The Comedy of Errors - Money

Antipholus of Syracuse. Upon my life, by some device or other
The villain is o'er-raught of all my money.
They say this town is full of cozenage,
As, nimble jugglers that deceive the eye,
Dark-working sorcerers that change the mind,
Soul-killing witches that deform the body,
Disguised cheaters, prating mountebanks,
And many such-like liberties of sin:
If it prove so, I will be gone the sooner.
I'll to the Centaur, to go seek this slave:
I greatly fear my money is not safe.

One interesting theme in this play is the constant thread that runs through it of concern about MONEY. The play opens with Aegeon being able to purchase his life only if he is able to raise the money; the Dromios run here and there delivering vast sums of money to the wrong master; Angelo the goldsmith needs to be paid; Antipholus of Ephesus needs money to bail himself out of jail. And as is seen in the opening quotation, Antipholus of Syracuse's priorities seem kind of bonkers: he's just expressed that he's concerned about sorcery that can maim the body and soul - but then runs off to safeguard his money. Hmmm.

Of course, all this talk about money makes for some quotable quotes -

 Tis dinner-time,' quoth I; 'My gold!' quoth he;
'Your meat doth burn,' quoth I; 'My gold!' quoth he:
'Will you come home?' quoth I; 'My gold!' quoth he.

but in a larger sense, the concern about money trivializes things - the tension is lessened, as we know that the Antipholi twins have the money, it's just not always at the right place at the right time.

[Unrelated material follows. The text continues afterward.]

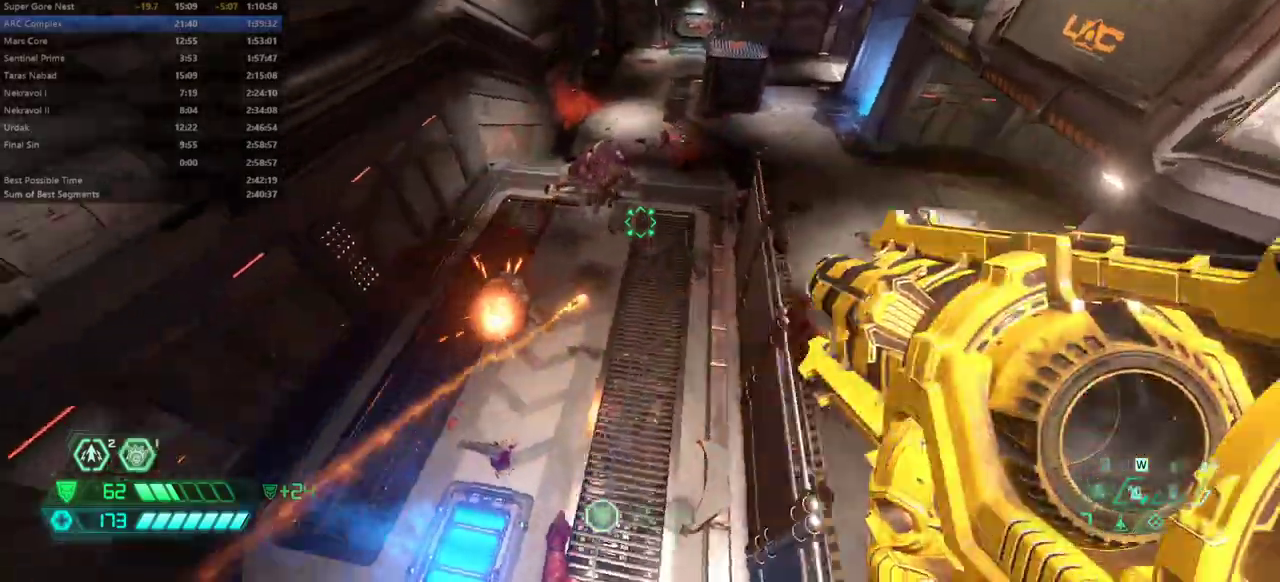
{"keys": ["fw"], "events": [[33, "fw", "down"], [100, "r", "up"]]}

 I was thinking over the plays we've read this year, and I can't think of any of the other plays so far that put such an emphasis on money. Taming of the Shrew, of course, deals with rich dowries, but the history plays, for example, seem to deal more with life and death than dollars and cents. Of course, at a certain point in The Comedy of Errors, we're getting close to the two questions being one and the same, with Aegeon depending on money for his life and Antipholus of Ephesus being taken as mad for missing his money. However, though in this play it's money, not just moral choices, that allows mercy to be shown (Adriana: ...I sent you money to redeem you...[4.4.1334]), the whole tone of the story is so light that we never remain in suspense as to whether the money or the mercy will come through. This is very different than Shakespeare's other, later "money" play, The Merchant of Venice, where once again money - and mercy - are inseparably intertwined.